A thriller with plenty of twists and turns and just the right touch of the paranormal, a mystery that spans the centuries—these are the ingredients that make THE EVELYN PROJECT an irresistible dish and I recommend it to all readers who love memorable yarns.
- Fatal Whispers
on Dec. 31, 2013
Mesmerizing and unputdownable, Fatal Whispers, the thrilling new mystery by Sandra Nikolai, stars the romantic duo of Megan Scott and Michael Elliott as they attempt to unravel the steamy secrets behind three shocking murders. Set in Portland and Falmouth on Maine's craggy coastline, Fatal Whispers will sweep you away by its wealth of intriguing suspects and breathtaking action. You'll be guessing to the last page of this nail-biter.

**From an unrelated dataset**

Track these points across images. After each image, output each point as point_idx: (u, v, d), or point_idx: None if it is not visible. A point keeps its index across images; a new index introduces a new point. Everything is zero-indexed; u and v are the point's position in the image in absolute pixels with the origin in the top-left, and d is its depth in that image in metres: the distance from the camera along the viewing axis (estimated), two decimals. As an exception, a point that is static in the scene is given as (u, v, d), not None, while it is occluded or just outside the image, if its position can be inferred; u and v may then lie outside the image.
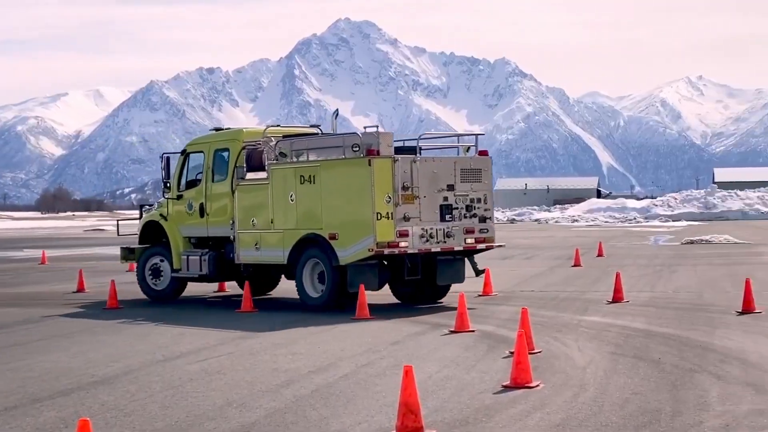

Megan Scott travels with Michael Elliott to Portland, Maine where they stay with Bianca, Megan's cousin. Michael, an investigative reporter has been assigned to uncover the facts surrounding the strange death of a woman living rough. The woman is well-known to residents as Glad Rags Gladys and she is found dead from a mysterious substance close to Bianca's flower shop. Events take off and very soon there are three murders.
The book is a fascinating mystery. It's about the logical steps taken to unravel the puzzle of three seemingly benign and unrelated deaths, and we meet some engaging characters on the way as they struggle to stay alive--Megan's cousin, Bianca and her husband, Victor, and George are among my favorites, along with the setting which has such a strong presence in the book that it's a character.
But the book is also about the relationship of Megan Scott with Michael Elliott and her gnawing back and forth. As a recent widow, should she become romantically involved with another man, Michael, so soon after her husband's death? I must add that I loved Bianca's flower shop where much of the action takes place. And the final scenes brought me to the edge of my seat as Megan and Michael realize a deadly killer is on the loose.
If you like action-packed mystery and thrillers with characters who grow as they come to grips with what is happening to their relatives and friends before there are more murders, you will love Fatal Whispers, the second book in the Megan Scott and Michael Elliott series.